Work instructions
Locate each line in the items below that contains the word "Robbery" and copy those lines out.

Task data

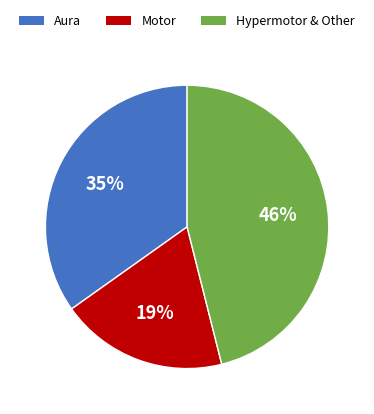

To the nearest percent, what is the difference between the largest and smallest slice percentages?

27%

==

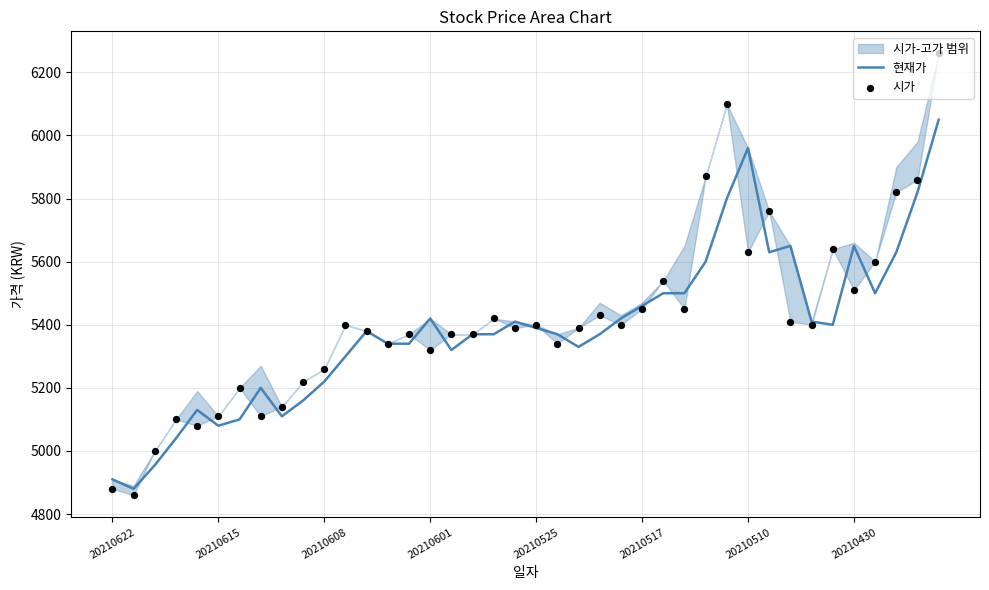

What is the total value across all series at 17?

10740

==

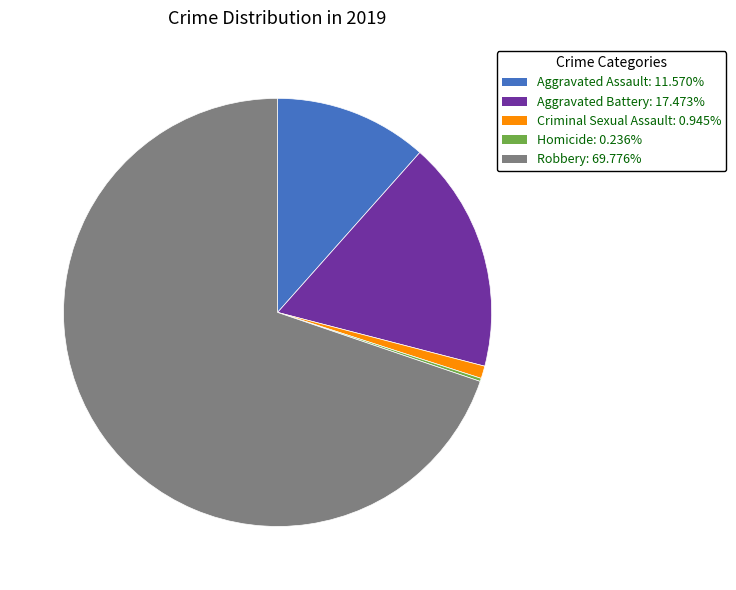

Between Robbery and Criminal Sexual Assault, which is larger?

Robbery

Answer space
Between Robbery and Criminal Sexual Assault, which is larger?
Robbery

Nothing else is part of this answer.